I’ve always been fascinated by the people who once lived in our house: who they were, how they lived, what their stories were. Thanks to our elderly neighbour, who sadly died last year, I was able to piece together at least some of that. [The image above shows the back of our house in the 1960s, when it had already been abandoned for some time. It was restored in the 1970s.]
The records of births, marriages and deaths (BMD) kept by every commune since 1793 are digitised online by the Archives Départementales (county archives). They are not easy to decipher, being written in old-fashioned and not always very legible script. The parish records, kept by the priests up till 1792, are even worse, and some priests were clearly barely literate, but their records go back to 1610. One day, I might try to get into those, but it takes a certain stamina!
The M family
However, I persevered with the BMD and worked out the story of the M family that lived here in the late 19th century (see part 1). They had six children, only two of whom survived infancy: Charles Lucien (born 1886) and Ernest Gaston (born 1889). Both lived to good ages, Charles to 79 and Ernest to 92.
We left the M family in Part 1 in 1926, the most recent census available online. Although the BMD up to 1932 were online, I could find no further record of anyone with their (fortunately unusual) surname. The only way to get hold of the later records would be a trip to the Montauban archives. For the moment, access is very restricted.
In 1926, Charles Lucien was living here, and so was his stepmother Marie Anaïs, whom Charles’ father, Jean-Guillaume, had married in 1910. She was now a widow for the second time, Jean-Guillaume having died in 1924.
In an idle moment, I went back online hoping to find more info. I was in luck. First, I had overlooked the war records from World War I, now digitised, in which every Tarn-et-Garonne individual’s military service record was available. Second, the 1946 census was now available online, 75 years on. There was no record of any census for our commune between 1926 and 1946.
World War I service
Often written hurriedly, crossed out, written over, faint or just ambiguous, the military records are very hard to decipher. They did yield some results, though.
Neither man was tall: the elder, Charles Lucien, was 158 cms; his brother was 151 cms. Accurate figures are hard to come by, but the average height of men in France in 1914 seems to have been around 165/6 cms, both men being much shorter than that. A law of 1901 had done away with the minimum height requirement for military service of 154 cms.
Charles Lucien, had some slight, unspecified infirmities, but nothing that disqualified him from military service. It’s impossible to tell where he was deployed, but he was wounded twice: once in 1915 by shrapnel and again in 1916, when he sustained a fractured skull and an arm injury that left him with limited movement in one hand.
His brother, Ernest Gaston, was réformé (rejected for military service) for toxicologie chronique (ingestion of small amounts of poisonous substances over a long period). What could that be? Overuse of certain agricultural chemicals? Or just over-imbibing? He also suffered from hyperidrose (hyperhidrosis, or excessive sweating, maybe related to the toxic substances). Eventually, though, he was deployed, since the army was desperate for men, but again it’s not clear where.
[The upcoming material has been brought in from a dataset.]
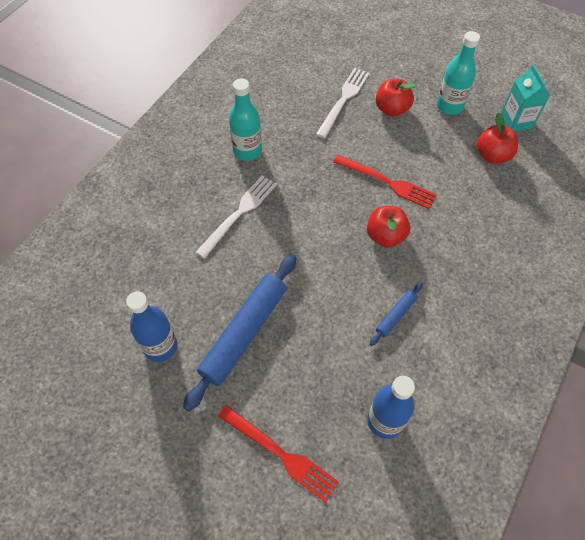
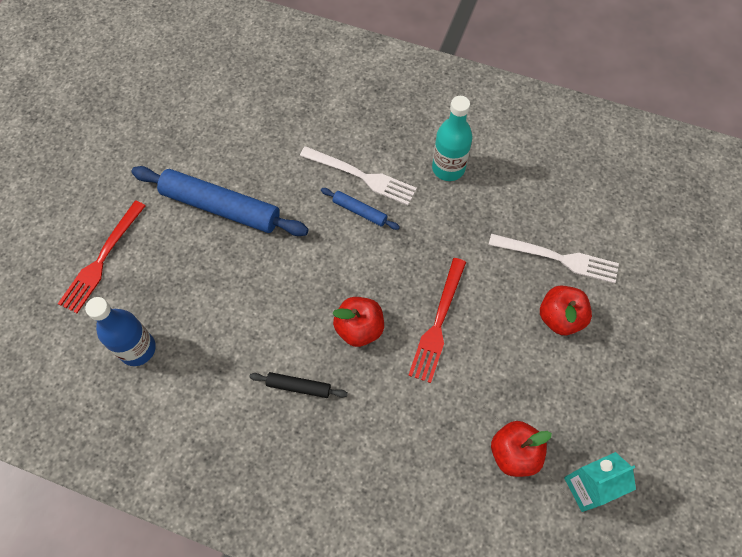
camera: 80 degrees right, 5 degrees up
(160, 346) = (200, 141): blue bottle -> none
(395, 315) = (257, 349): blue rolling pin -> blue rolling pin (359, 211)
(433, 287) = (298, 386): none -> black rolling pin
(449, 106) = (588, 392): turquoise bottle -> none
So both men fought in, and survived, World War I. Ernest Gaston never seems to have lived here again after that, but his elder brother did, as the 1926 census shows.
Post-World War II census
By the time we get to 1946, no one with the surname M is listed here in the census. Up to 1921, three households were listed; now only two houses are mentioned, only one of which was occupied. The other was listed as “vacant”. Could that have been our house? It’s known that it was abandoned at some point.
And what became of the third house? We know there was originally a house next to our barn, since one wall still stood when we moved here. The rest of it had collapsed into a heap. Rural depopulation was happening with a vengeance.
And what happened to Marie Anaïs, the stepmother? In 1946, she would have been 80, and therefore it’s not impossible that she was still alive. Maybe the family decided to mettre la clef sous la porte (put the key under the door), i.e. to abandon the house. Perhaps Charles Lucien’s war wounds made it too difficult to farm the property, and I know his brother had moved away.
So many questions. And no one is alive now who would remember these people. But some of the answers may be lurking in the archives, when I can get there.
Happily, our house was rescued from oblivion in the early 1970s, otherwise it would by now have joined the countless others that are simply heaps of stone. People were born, married, worked and died in them, but they are long gone and forgotten, except as faceless names in the archives. With a bit of detective work and imagination, though, one can breathe life back into them. I wonder what they would say, if they knew?